Visitors will learn about Otto Kohn and the forgotten residents of Brno’s Vlhká Street. Photo credit: MMB.

Brno, Oct 20 (BD) – Brno City Museum will immortalise mysterious photographic negatives in a new exhibition “Faces from Oblivion”, on display from 27 October 2022 in the South Gallery of Špilberk Castle. Visitors will have the opportunity to peek behind the curtain of the forgotten lives of people living at Vlhká 19 in Brno, and also learn about the interesting story of Otto Kohn, who settled in Brno during the occupation of the borderlands.

At the beginning of 2018, the Brno City Museum acquired a set of glass photographic negatives from the first third of the 20th century, found in the attic of Vlhká 19. The author of the photographic images was probably one of the inhabitants of the house, where, according to the 1900 census, over 120 people lived, most of them Germans or German-speaking Jews.
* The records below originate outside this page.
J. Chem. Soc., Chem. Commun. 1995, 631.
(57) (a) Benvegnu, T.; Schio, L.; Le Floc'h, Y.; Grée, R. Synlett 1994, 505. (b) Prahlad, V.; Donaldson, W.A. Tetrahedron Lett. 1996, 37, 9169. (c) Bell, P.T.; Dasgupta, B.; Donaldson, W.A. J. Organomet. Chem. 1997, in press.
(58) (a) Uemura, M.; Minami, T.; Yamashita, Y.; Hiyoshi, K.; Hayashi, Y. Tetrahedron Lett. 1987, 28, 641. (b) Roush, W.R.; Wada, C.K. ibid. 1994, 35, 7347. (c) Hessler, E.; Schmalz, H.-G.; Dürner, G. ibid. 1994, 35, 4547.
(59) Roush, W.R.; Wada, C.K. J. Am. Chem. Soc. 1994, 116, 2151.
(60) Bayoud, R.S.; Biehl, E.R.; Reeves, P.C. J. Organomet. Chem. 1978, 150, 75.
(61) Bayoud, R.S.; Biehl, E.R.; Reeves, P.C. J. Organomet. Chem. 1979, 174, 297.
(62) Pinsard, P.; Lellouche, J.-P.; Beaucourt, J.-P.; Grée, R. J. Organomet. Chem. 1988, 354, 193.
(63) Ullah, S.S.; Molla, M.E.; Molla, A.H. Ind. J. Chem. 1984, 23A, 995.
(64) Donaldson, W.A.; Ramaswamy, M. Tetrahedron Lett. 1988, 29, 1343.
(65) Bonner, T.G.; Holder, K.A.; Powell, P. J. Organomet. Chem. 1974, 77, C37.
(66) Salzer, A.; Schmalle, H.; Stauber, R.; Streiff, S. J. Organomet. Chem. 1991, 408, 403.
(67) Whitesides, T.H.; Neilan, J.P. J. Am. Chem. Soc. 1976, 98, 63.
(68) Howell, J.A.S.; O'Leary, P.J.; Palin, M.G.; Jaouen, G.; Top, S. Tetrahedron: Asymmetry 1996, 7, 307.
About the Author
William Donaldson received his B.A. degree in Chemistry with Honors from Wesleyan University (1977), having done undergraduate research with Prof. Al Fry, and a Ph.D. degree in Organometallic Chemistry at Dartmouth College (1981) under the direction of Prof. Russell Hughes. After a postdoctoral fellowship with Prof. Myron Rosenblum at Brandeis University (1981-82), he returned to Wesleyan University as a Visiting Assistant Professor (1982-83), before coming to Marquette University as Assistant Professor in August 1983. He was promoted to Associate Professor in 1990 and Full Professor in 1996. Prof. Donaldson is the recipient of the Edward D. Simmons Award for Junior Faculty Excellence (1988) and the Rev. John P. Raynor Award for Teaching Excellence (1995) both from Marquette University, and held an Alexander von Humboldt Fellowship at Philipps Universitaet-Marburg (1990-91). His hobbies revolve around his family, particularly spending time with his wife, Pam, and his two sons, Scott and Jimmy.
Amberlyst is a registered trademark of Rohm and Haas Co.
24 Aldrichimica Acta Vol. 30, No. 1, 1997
Some of the photographs have a strong nostalgic-emotional charge, as they depict up close and very vividly the faces of the people who lived there together and who, at the time the photos were taken, had no idea of the suffering and hardship that awaited many of them.

“What makes this exhibition unusual is that a certain degree of damage from the ‘ravages of time’ gives the photographs on display a special charm. The impressiveness of the images is enhanced by the fact that they are not classic portrait photographs taken at that time, usually in the typified environment of photo studios,” said Zbyněk Šolc, director of the Brno City Museum. 

This “treasure from the attic” is the centre of the first part of the exhibition. The photos have been blown up on large-format panels with little editing, to retain the marks of time.

The second part of the exhibition are photographs and documents from the estate of the Otto Kohn family, who left Teplice in 1938 when the border area was occupied and settled in Brno. Here the Kohn family tried to obtain the right to their home and tried in vain to emigrate to Shanghai. These objects were also discovered decades later, as they were found in 2015 in the attic of a house at 4 Antonín Slavík Street.

“Some old photographs show people that no one recognises anymore, and yet this illusion of frozen time can be even stronger,” said Šolc. “One of the charms of photography is that it gives the observer the opportunity to recall moments that have long since passed or recently passed.”